Two Thumbs Up for The Promise of Change

The Promise of Change: One Girl's Story in the Fight for School Equality
By Jo Ann Allen Boyce and Debbie Levy


Fifth grader Olivia whizzed through her first book for our Mock Newbery project.  She came in first thing Tuesday morning to tell me all about it and we made a date for lunch this afternoon to blog about it. If you ask Olivia, it's a winner.  Multiple stickers perhaps? Newbery? Sibert? CSK? Here are her thoughts:
This was a perfect book for me. It's a nonfiction story, mostly made of poems.  Since I like history (so much that when I'm older I want to be an archaeologist), I loved this book. 
The year is 1956 in Clinton, Tennessee.  High school student Jo Ann and her fellow African American family and friends were separated from the whites.  The whites had better schools, better homes, better places to drink water and relax.

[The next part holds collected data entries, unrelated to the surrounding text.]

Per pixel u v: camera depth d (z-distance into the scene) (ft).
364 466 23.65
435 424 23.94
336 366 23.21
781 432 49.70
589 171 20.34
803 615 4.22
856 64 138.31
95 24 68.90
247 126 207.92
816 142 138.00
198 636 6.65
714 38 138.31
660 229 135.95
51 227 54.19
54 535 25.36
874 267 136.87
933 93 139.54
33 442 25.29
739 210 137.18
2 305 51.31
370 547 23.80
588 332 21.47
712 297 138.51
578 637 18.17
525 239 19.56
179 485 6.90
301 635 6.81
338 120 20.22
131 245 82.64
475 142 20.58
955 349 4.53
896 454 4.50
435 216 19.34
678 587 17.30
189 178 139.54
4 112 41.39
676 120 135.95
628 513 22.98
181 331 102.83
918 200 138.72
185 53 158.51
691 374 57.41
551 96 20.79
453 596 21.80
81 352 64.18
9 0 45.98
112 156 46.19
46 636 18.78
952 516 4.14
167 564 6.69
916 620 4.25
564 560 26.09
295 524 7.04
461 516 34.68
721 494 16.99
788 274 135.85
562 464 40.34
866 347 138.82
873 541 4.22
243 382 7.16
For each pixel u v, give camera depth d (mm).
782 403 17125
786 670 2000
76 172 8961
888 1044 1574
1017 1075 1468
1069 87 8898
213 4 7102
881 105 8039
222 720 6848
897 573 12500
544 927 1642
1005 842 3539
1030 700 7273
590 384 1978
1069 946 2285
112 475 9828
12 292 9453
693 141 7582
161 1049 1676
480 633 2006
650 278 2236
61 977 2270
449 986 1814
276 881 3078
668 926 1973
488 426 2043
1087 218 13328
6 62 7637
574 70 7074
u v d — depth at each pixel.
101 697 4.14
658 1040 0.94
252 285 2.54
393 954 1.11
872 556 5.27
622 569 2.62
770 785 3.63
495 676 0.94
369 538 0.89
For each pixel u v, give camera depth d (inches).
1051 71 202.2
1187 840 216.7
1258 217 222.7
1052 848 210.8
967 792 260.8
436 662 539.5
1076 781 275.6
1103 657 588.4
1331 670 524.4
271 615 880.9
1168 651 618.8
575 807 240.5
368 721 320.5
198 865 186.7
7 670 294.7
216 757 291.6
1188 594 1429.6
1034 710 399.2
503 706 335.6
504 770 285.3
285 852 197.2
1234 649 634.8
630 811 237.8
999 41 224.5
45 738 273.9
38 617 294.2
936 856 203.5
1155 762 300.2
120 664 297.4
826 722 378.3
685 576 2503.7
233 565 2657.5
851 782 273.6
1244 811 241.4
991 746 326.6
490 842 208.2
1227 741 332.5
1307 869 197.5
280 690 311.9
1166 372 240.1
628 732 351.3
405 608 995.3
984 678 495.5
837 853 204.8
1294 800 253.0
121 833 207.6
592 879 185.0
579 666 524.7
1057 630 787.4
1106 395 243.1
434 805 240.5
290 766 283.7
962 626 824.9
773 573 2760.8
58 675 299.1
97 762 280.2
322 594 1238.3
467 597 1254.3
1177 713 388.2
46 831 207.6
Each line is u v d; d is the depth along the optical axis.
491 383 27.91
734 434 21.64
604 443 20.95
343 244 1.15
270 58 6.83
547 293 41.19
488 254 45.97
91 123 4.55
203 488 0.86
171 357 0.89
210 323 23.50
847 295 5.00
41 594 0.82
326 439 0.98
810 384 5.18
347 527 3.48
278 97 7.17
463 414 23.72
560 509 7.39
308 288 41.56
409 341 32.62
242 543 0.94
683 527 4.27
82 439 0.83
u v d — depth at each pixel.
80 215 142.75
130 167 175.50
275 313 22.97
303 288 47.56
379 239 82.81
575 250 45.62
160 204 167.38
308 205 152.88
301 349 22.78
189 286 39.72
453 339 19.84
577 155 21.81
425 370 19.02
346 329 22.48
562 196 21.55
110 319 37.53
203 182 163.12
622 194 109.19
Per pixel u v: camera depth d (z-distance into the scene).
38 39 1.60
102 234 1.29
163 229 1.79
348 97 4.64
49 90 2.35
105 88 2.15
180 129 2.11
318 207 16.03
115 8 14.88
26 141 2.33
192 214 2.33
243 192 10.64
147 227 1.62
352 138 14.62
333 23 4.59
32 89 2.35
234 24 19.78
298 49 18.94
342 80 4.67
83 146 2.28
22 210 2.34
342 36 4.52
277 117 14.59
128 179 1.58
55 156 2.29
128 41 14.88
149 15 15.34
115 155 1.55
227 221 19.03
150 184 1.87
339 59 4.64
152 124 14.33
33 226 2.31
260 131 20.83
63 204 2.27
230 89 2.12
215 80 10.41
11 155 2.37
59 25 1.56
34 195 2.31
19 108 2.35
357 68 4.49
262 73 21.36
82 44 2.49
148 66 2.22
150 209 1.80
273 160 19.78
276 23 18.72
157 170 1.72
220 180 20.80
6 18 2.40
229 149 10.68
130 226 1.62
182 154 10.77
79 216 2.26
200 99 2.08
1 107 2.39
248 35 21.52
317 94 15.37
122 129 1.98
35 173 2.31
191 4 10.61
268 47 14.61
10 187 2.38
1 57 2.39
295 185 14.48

It seemed they had a better life in their hands. Jo Ann had a dream to go to the whites-only Clinton High School. But it was all white.  Since she lived in the south, obviously she couldn't go. Then one day, Jo Ann, her best friend, Gail-Ann and ten other African Americans had a chance to go to Clinton High School.  But it didn't go well.  People had signs at the entrance and threatened them.
This might have scared or stopped some people from going to the school, but not Jo Ann. She wouldn't let this stuff get under her skin. Each day she came back to the school and the crowd of people with the signs got bigger and bigger.  Some of the African Americans left to go some place else, but not Jo Ann. Some of them just couldn't take the violence. At this point, I got emotional. I felt bad for all the kids who dreamed of getting a good education but couldn't. I also felt guilty. Even though I didn't do it, I still feel horrible that it happened. 
I recommend this book because I couldn't put it down for so many reasons! It was interesting to me and lots of books just aren't.  All the books I enjoy bring feelings to my head or mind and this one did. The lessons are so important in this book, too.  Just because someone is different from you doesn't mean that you can hurt their feelings.  Because we are all human and we're not all perfect.